TIMES, TIME, AND HALF A TIME. A HISTORY OF THE NEW MILLENNIUM.

Comments on a cultural reality between past and future.

This blog describes Metatime in the Posthuman experience, drawn from Sir Isaac Newton's secret work on the future end of times, a tract in which he described Histories of Things to Come. His hidden papers on the occult were auctioned to two private buyers in 1936 at Sotheby's, but were not available for public research until the 1990s.



Tuesday, September 17, 2013

Class, Work and Time


Image Source: Work Mommy Work.

Danish researchers have determined that social class (and associated jobs) determine how parents perceive time. Parents' perceptions of time tend to influence what subjects their children study. The parents' class distinction is shaped by the work-pay differences between the professional salary and the hourly wage. The Parent Herald reports:
The study "The Educational Strategies of Danish University Students from Professional and Working-Class Backgrounds" is based on 60 interviews with Danish students from six different university level study programmes: Medicine, architecture, sociology, economy, pharmacy and business studies.
Young people of parents with university degrees choose a 24-hour culture
... "For young people whose parents are university educated, factors such as prestige and a strong sense of professional identity are important. They are attracted by an educational culture in which you are a student 24/7, and where leisure activities are tied to the identity that lies within your studies.

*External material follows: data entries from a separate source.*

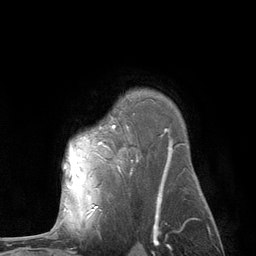
Breast MRI (dynamic contrast-enhanced), one axial slice; position 90 of 134 along the scan axis; cropped to one breast; dynamic contrast-enhanced series, time point 2 of 6 at this slice position (early post-contrast); 3 T; TE 2.8 ms, TR 7.3 ms; 1.2 mm slice thickness; 256 × 256 image matrix, field of view 180 × 180 mm. Female patient.
Annotated regions visible in this slice (semi-automatically segmented with operator editing):
- enhancing-tissue mask used for the functional tumour volume (all voxels passing the contrast-enhancement thresholds inside the analysis volume; usually the tumour): bounding box <64,143,100,210> (left, top, right, bottom; pixels)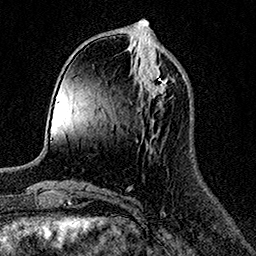
Breast MRI (dynamic contrast-enhanced), one axial slice. Position 52 of 158 along the scan axis. Cropped to one breast. Dynamic contrast-enhanced series, time point 2 of 7 at this slice position (early post-contrast). 1.5 T. TE 3.5 ms, TR 7.2 ms. 256 × 256 image matrix, field of view 165 × 165 mm. Female patient.
Annotated regions visible in this slice (semi-automatically segmented with operator editing):
- enhancing-tissue mask used for the functional tumour volume (all voxels passing the contrast-enhancement thresholds inside the analysis volume; usually the tumour): bounding box [x1, y1, x2, y2] px = [140, 64, 168, 97]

These young people have also grown up with topical discussions around the dinner table which also prepares them for their lives as students," says [co-author] Jens Peter Thomsen.
Young people from working class backgrounds choose '9 to 5' studies
When young people from working class homes with good grades in their A-level exams choose other paths than the prestigious studies, it is, among other things, due to the fact that they want a clearly defined aim of their studies.

"The young people who are first-generation university students often choose studies that are more '9 to 5' and less tied up to a sense of identity. They have lower academic expectations of themselves, and they choose studies with a clearly defined goal for their professional lives," in sectors where jobs are easily found.

They do not choose to study, e.g. sociology because it can be difficult to know what it might lead to jobwise, says the education sociologist. ... [Jens Peter Thomsen also] mentions that medical students from families of doctors may have a different view of the patient than a young person with a working class background, who also chooses to study medicine.
Who knows how generally true these findings are, given the study's limited numbers? At any rate, the researchers suggest that middle class students associate a broader understanding of time and work with their identity; and their job choices are secondary to that identity. That is, their work may be their life first, and their livelihood second.

On the other hand, students from working class families tend to take a pragmatic view, with a more constricted association between work and time; nor do they associate their personal identity with that more limited view. In other words, they may seek to shape personal identity outside their pragmatic job choices.

The researchers also found that the class-determined perception of time often persists across a generation, regardless of whether the graduates demonstrate upward or downward mobility. Finally, the study indicates that these class distinctions hold true, whether the university education in question is public and subsidized (and access to all fields of education is more equal) - or private and very expensive (and access to all fields of education is unequal).